- **Required tasks**:
1) Please translate this sentence from the text on Lemonade's IPO into Spanish: "As of March 31, 2020, Lemonade had $274.2 million in cash and $124.3 million in total liabilities."
2) Answer these questions using the text on Lemonade's IPO:
(a) How many shares of common stock does LMND intend to sell?
(b) Entities associated with which private equity firm indicated an interest to buy up to $100 million in shares at the IPO price?
(c) What enterprise value at IPO is given for a successful IPO at the midpoint of the proposed price range?
3) Carry on the text about Lemonade's IPO, picking up after its final sentence.

- **Document segment**:

Lemonade’s recent financial results can be summarized as follows:
- Growing topline revenue, but at a decelerating rate of growth
- High and increasing net losses
- Uneven and high cash used in operations
Below are relevant financial results derived from the firm’s registration statement:
Source: Company registration statement
As of March 31, 2020, Lemonade had $274.2 million in cash and $124.3 million in total liabilities.
Free cash flow during the twelve months ended March 31, 2020, was negative ($79.9 million).
LMND intends to sell 11 million shares of common stock at a midpoint price of $24.50 per share for gross proceeds of approximately $270.0 million, not including the sale of customary underwriter options.
Entities associated with private equity firm Baillie Gifford have indicated an interest to purchase shares of up to $100 million at the IPO price. This is a positive signal of support for the IPO’s valuation.
Assuming a successful IPO at the midpoint of the proposed price range, the company’s enterprise value at IPO would approximate $1.1 billion.
Excluding effects of underwriter options and private placement shares or restricted stock, if any, the float to outstanding shares ratio will be approximately 20.04%.
Per the firm’s most recent regulatory filing, the firm plans to use the net proceeds ‘for general corporate purposes, including working capital, operating expenses, and capital expenditures.’
Management’s presentation of the company roadshow is not available.
Listed underwriters of the IPO are Goldman Sachs, Morgan Stanley, Allen & Company, Barclays, JMP Securities, Oppenheimer & Co., William Blair and Liontree.
LMND is seeking public investment capital to continue scaling its operations on its mission to digitize insurance coverage.

- **Data supplied**:
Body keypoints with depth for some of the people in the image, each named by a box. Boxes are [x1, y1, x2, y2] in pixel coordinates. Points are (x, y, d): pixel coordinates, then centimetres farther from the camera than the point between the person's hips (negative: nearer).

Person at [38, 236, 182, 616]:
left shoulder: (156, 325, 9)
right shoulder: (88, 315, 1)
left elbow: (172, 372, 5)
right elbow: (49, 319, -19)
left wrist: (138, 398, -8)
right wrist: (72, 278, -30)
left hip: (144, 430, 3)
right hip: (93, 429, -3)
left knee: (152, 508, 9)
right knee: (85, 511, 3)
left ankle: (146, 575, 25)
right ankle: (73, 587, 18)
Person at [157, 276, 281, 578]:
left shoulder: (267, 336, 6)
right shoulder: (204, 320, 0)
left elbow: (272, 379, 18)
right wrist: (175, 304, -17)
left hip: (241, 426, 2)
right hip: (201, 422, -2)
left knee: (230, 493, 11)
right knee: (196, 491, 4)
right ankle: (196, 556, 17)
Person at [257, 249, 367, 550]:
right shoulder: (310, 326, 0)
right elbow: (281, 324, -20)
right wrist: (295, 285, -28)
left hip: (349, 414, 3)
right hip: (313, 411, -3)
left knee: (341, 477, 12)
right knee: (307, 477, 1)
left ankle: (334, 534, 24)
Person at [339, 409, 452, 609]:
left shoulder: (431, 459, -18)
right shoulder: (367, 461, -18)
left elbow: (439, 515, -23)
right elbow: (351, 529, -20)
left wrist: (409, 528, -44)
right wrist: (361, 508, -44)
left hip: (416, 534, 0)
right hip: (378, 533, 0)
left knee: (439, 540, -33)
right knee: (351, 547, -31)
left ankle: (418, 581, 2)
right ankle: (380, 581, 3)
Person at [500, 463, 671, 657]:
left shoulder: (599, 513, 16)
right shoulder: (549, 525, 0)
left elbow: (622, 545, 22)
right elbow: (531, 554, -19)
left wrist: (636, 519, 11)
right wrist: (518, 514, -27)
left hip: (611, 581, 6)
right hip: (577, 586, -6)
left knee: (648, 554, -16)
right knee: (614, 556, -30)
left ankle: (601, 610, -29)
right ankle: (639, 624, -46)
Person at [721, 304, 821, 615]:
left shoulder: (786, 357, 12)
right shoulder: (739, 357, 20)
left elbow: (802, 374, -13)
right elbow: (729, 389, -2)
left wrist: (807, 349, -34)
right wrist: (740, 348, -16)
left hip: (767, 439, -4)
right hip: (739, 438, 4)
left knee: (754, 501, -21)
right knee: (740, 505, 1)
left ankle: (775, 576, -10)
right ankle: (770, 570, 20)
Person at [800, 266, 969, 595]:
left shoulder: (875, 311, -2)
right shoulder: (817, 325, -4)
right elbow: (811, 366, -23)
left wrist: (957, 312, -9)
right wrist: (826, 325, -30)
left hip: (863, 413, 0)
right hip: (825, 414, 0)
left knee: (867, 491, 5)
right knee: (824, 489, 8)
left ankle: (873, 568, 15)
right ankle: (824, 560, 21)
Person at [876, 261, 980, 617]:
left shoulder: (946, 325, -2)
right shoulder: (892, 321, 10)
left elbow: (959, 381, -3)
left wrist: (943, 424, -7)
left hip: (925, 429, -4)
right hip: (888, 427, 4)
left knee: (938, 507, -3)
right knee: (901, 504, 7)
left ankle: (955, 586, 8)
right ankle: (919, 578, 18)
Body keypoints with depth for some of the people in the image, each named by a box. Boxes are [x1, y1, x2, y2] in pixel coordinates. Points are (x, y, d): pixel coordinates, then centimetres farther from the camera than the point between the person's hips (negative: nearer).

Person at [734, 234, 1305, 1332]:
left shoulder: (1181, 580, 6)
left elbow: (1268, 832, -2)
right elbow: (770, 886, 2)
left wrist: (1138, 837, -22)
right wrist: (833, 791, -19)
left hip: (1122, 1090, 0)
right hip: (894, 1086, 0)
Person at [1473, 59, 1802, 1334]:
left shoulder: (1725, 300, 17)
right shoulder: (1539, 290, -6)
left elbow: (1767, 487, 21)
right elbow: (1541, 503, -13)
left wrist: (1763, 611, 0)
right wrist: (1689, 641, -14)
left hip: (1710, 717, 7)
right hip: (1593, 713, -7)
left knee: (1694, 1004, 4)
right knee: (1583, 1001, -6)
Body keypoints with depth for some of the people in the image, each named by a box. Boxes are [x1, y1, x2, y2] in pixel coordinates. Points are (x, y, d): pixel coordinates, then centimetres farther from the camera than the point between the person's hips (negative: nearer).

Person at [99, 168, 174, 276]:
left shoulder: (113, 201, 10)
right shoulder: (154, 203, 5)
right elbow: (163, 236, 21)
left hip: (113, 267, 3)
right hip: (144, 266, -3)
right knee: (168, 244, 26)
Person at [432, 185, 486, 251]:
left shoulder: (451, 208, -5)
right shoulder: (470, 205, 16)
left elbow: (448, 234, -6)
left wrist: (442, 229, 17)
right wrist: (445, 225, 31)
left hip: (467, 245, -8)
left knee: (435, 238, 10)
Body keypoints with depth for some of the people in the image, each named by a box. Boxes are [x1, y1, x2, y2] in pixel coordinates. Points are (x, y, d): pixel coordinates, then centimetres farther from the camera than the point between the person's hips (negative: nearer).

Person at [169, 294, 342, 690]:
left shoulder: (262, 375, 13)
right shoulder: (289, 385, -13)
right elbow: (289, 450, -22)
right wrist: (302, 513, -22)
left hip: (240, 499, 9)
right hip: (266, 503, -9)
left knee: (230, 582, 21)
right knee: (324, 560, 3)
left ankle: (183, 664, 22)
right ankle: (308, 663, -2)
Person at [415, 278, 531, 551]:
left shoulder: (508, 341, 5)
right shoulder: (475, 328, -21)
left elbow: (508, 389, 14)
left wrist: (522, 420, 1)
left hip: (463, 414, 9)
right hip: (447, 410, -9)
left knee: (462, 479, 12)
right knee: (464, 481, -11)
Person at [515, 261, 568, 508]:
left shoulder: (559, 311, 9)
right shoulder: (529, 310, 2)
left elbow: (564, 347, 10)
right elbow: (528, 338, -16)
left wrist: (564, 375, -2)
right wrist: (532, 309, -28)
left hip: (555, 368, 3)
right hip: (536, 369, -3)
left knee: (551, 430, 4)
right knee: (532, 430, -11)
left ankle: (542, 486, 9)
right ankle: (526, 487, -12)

- **Results of the exercise**:
1) Al 31 de marzo de 2020, Lemonade tenía 274,2 millones de dólares en efectivo y 124,3 millones de dólares en pasivos totales.

2)
(a) 11 million shares
(b) Baillie Gifford
(c) Approximately $1.1 billion

3)
The firm’s financials show strong revenue growth, although at a decelerating rate.
Sales and marketing expenses as a percentage of total revenue have been dropping as revenue has increased and its sales & marketing efficiency ratio has increased.
The market opportunity for various types of insurance is enormous, but a question I have is how well the firm will be able to automate the more complicated and involved types of insurance, such as property and casualty and specialty lines.
Also, the IPO represents a 42% down round valuation from its most recent private market raise from SoftBank, noted for paying high valuations to place large amounts of funding with fast-growing firms.
SoftBank is the largest single shareholder, with 27.3% ownership pre-IPO.
LMND has improved its net and gross loss ratios as it has grown, as the chart shows below:
Source: Company registration statement
Goldman Sachs is the lead left underwriter and IPOs led by the firm over the last 12-month period have generated an average return of 110.7% since their IPO. This is a top-tier performance for all major underwriters during the period.
As a comparable-based valuation, LMND is proposing to value itself at an EV/Sales of nearly 15x that of incumbent firm Allstate.
LMND is, of course, growing revenue much faster and has a different business model that has the potential to deliver higher profits at scale due to its digital nature.
The question for IPO investors is whether you want to pay that 15x higher EV/Sales valuation for a company that is still losing a lot of money and burning through significant operating cash flow.
Also, LMND’s ‘public benefit’ corporation status also leaves me wondering whether it will operate in the best interests of the shareholders.
Given the high IPO pricing, heavy cash burn and net losses and corporate status, my opinion on the IPO is NEUTRAL.
Expected IPO Pricing Date: July 1, 2020.
(I have no position in any stocks mentioned as of the article date, no plans to initiate any positions within the next 48 hours, and no business relationship with any company whose stock is mentioned in this article. IPO stocks can be very volatile in the days immediately after an IPO. Information provided is for educational purposes only, may be incomplete or out of date, and does not constitute financial, legal, or investment advice.)